Extracted material ::
---------------

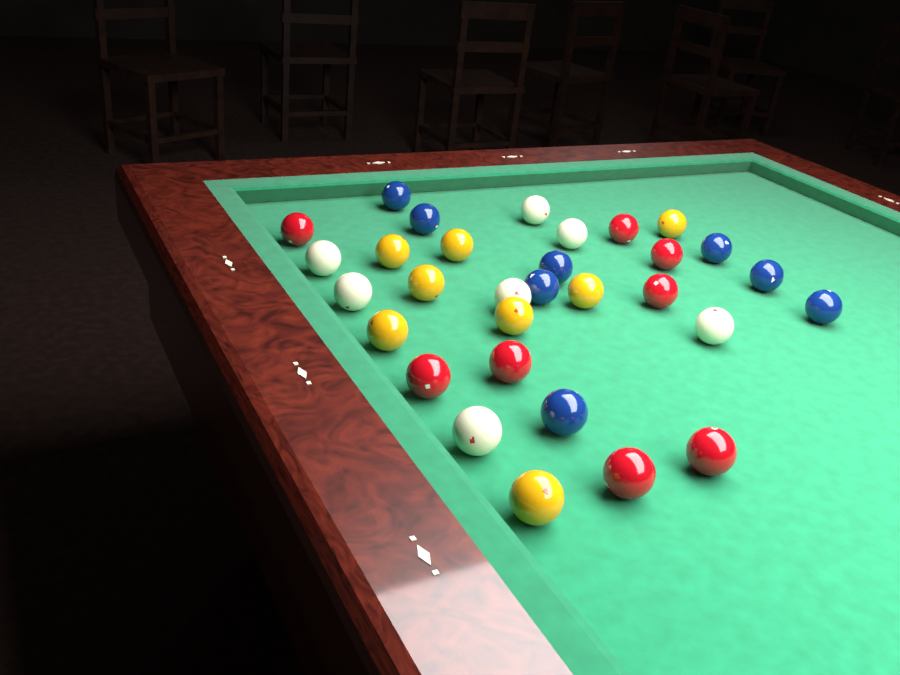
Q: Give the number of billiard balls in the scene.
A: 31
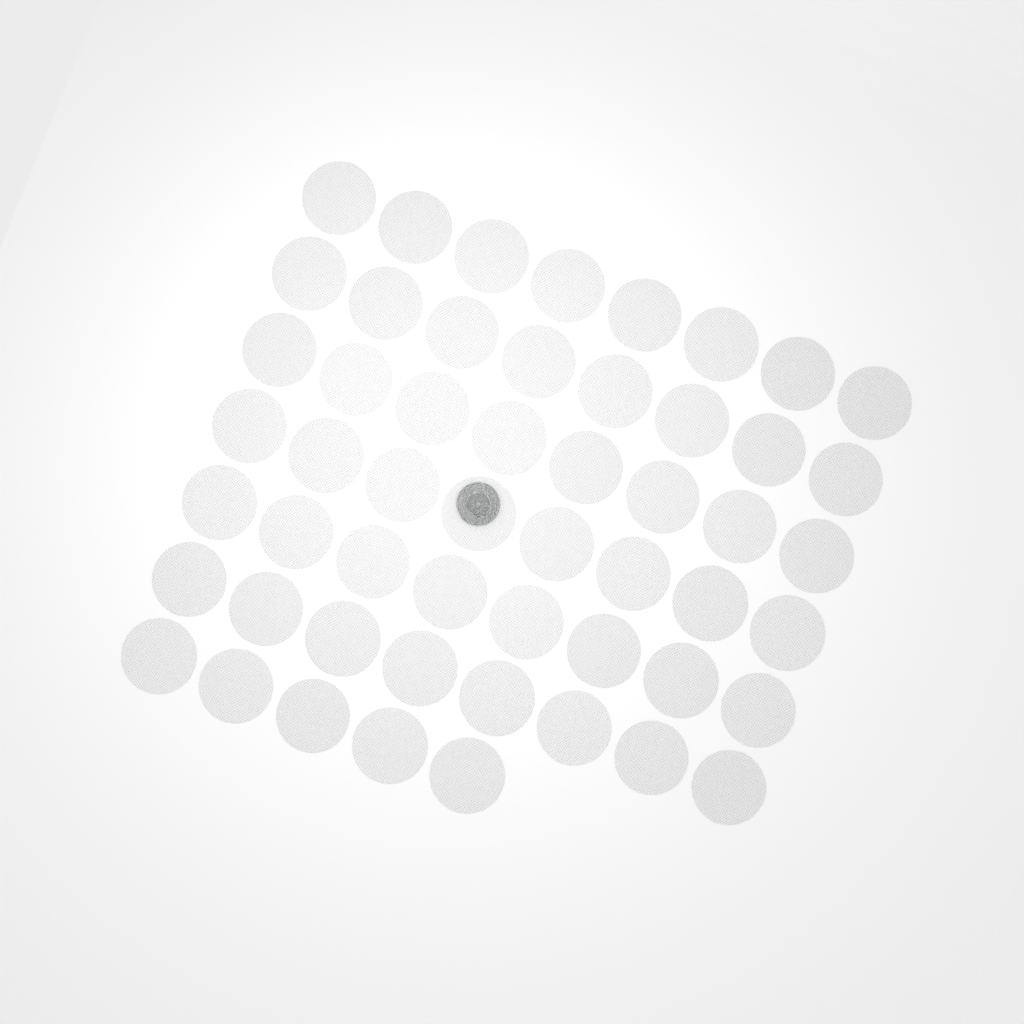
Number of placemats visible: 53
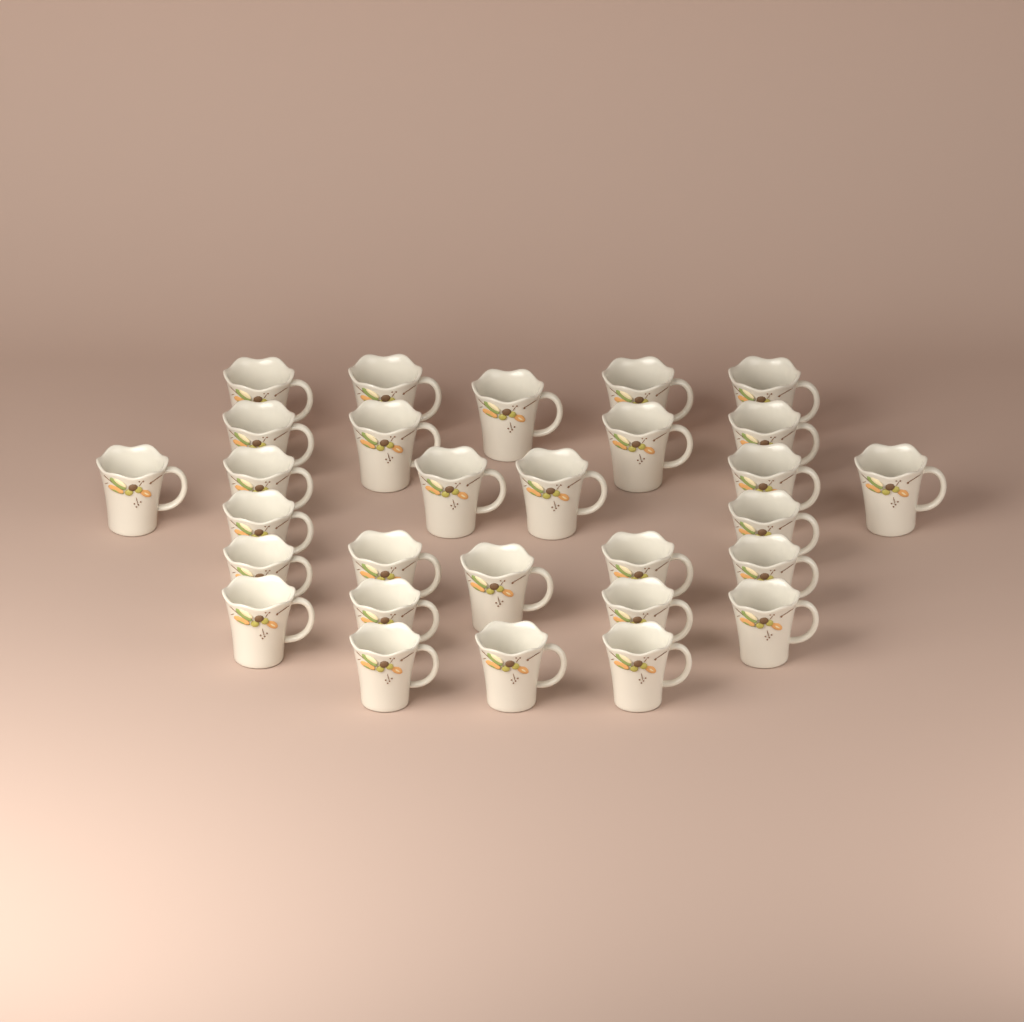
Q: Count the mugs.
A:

---------------

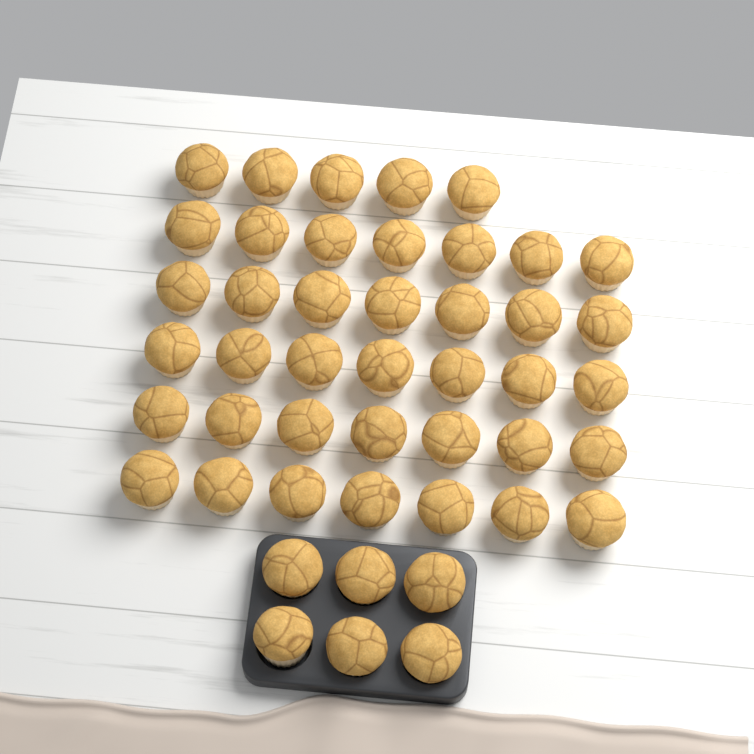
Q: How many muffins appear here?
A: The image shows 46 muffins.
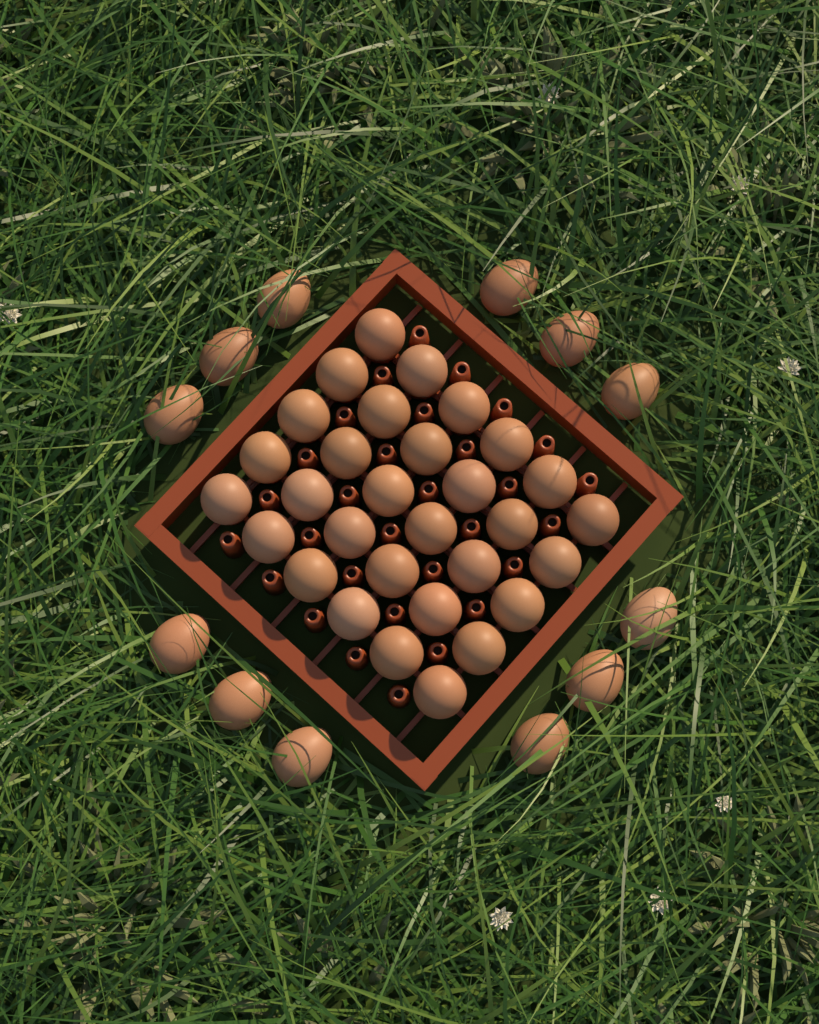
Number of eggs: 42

---------------

Requirement :: Reproduce, without any change, the lines starting at the one that contains "Q: Give the" and ending after the one that contains "Number of placemats visible: 53", both included. Leave the pictures out of your answer.

Exercise response ::
Q: Give the number of billiard balls in the scene.
A: 31
Number of placemats visible: 53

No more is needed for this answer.